This is thoroughly entertaining and gut-wrenching. I felt every emotion conveyed by the author and experienced by the amazing, incredible characters. I felt like I was involved with the lives and hearts of those people. I haven’t felt that way over a novel since I read my other favorite book, the semi-fictional, “A Million Little Pieces” by James Frey about his beautiful, agonizing struggle to overcome substance addiction. 

It is a lovely story! ❤

 

“Carry Me Like Water”

Published in 1995

Author: Benjamin Alire Saenz 

 

My favorite kind of books/novels, other than self-help, I realize, are ones of hope & healing, perseverance, and overcoming problems that once seemed impossible to overcome. I have a hunger for more of those books. I just have to see what subject they fall under. There are murder mysteries, science fiction, romantic comedy….I guess I have some exploring to do!

 

😀 ❤

 

“A wise man will make more opportunities than he finds.” 

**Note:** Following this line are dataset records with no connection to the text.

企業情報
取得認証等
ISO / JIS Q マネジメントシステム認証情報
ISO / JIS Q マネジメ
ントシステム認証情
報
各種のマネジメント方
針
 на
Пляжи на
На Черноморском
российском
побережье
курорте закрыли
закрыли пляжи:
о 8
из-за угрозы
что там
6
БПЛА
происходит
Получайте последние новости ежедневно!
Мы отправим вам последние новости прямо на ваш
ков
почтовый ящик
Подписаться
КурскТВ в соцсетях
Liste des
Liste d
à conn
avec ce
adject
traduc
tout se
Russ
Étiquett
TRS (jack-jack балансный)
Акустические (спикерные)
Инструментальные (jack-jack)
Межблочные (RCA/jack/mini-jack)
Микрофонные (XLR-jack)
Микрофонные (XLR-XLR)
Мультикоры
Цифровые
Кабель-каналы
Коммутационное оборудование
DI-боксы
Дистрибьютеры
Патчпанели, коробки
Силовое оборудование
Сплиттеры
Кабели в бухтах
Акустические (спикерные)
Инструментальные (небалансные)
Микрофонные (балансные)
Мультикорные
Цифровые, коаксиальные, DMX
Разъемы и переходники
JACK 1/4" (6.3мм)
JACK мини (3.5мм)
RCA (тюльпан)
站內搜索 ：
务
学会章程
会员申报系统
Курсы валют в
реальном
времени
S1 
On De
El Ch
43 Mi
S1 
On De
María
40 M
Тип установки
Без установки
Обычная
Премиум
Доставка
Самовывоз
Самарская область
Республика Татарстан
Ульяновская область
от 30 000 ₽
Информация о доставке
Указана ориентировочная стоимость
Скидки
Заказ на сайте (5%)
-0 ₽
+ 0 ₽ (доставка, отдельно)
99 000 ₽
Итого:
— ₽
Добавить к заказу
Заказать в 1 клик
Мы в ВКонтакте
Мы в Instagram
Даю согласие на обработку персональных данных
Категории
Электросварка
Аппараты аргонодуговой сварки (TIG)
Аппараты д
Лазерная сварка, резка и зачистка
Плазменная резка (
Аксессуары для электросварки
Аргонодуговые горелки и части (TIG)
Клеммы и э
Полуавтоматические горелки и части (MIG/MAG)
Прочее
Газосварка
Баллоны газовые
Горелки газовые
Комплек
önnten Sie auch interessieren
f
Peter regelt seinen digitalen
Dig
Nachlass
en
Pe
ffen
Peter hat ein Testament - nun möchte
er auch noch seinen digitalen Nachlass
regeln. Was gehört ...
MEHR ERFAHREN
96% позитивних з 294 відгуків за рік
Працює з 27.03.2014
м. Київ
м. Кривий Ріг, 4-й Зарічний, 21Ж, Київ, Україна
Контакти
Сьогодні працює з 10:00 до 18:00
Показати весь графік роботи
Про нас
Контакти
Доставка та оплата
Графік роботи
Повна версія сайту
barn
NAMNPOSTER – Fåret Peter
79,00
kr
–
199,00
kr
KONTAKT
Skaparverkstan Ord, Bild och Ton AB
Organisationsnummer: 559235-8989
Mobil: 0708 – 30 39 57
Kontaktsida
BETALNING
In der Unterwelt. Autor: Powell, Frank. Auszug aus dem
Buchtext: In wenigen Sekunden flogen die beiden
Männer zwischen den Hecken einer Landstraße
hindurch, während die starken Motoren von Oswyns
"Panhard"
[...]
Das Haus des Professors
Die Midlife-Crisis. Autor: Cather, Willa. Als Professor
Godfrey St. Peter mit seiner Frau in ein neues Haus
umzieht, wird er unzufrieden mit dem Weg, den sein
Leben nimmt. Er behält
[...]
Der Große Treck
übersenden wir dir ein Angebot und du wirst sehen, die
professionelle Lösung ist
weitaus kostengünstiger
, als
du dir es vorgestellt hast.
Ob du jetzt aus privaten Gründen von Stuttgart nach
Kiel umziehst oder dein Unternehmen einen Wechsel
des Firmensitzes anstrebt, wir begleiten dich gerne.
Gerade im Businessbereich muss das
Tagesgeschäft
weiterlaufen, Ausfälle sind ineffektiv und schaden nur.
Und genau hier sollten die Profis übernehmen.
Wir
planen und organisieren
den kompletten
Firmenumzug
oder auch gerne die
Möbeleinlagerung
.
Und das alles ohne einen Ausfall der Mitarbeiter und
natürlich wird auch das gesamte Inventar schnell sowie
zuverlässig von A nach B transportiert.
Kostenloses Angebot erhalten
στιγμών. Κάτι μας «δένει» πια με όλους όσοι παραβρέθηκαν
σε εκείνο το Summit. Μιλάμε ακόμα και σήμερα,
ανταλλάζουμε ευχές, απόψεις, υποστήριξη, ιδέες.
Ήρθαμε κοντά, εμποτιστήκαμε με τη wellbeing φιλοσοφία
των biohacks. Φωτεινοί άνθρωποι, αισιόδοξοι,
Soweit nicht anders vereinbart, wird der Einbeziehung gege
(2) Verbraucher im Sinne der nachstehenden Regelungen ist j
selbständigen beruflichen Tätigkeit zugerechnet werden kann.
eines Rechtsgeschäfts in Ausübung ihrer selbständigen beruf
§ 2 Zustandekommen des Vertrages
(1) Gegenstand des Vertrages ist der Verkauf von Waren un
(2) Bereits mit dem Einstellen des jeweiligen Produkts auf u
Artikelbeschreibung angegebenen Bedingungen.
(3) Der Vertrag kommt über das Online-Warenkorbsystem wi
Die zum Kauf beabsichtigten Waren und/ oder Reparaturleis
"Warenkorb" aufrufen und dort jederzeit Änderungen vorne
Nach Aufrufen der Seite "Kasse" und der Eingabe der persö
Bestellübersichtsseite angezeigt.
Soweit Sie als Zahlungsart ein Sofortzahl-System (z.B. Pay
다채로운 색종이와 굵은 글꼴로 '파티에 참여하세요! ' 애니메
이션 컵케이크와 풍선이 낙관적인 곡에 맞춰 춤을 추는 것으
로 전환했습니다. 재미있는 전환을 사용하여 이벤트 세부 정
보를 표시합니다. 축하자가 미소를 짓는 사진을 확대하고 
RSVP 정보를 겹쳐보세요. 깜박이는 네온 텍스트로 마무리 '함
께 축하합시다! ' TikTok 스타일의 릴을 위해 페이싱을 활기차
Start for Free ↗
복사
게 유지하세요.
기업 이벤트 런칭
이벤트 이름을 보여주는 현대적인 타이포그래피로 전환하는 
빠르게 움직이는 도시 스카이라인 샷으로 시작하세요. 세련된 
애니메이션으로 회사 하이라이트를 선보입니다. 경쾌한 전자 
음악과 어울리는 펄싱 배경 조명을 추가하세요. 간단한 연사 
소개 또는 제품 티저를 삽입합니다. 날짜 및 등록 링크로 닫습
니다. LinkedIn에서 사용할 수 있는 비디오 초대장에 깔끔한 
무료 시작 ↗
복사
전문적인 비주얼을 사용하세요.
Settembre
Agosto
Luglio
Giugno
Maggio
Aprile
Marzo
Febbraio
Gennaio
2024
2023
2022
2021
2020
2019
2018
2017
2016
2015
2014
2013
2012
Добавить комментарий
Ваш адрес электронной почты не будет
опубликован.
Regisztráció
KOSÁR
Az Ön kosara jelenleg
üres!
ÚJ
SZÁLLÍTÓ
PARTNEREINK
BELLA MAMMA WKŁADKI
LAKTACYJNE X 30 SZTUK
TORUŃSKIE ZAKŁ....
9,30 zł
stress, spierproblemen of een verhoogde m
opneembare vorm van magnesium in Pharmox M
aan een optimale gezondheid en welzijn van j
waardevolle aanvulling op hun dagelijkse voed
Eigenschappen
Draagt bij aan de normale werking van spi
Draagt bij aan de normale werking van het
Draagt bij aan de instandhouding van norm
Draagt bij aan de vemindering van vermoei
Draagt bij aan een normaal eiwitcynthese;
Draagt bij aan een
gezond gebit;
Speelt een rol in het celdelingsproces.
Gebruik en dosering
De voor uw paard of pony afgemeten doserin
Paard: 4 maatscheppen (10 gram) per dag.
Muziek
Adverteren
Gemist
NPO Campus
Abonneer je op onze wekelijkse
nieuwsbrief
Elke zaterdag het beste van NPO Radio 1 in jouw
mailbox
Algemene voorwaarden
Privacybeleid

― Francis Bacon, The Essays

 

 

“If you are going through hell, keep going.” 

― Winston Churchill

 

 

“Even if I knew that tomorrow the world would go to pieces, I would still plant my apple tree.” 

― Martin Luther King, Jr.

 

 

“I am a slow walker, but I never walk back.” 

― Abraham Lincoln

 

“It always seems impossible until it’s done.” 

― Nelson Mandela

 

“When you get to the end of your rope. Tie a knot and hang on.” 

― Franklin D. Roosevelt

 

“That’s one of the remarkable things about life. It’s never so bad that it can’t get worse.” 

― Bill Watterson

 

When things go wrong, don’t go with them.” 

― Elvis Presley

 

“If you fell down yesterday, stand up today.” 

― H.G. Wells

 

 

“It’s not how we fall. It’s how we get back up again.”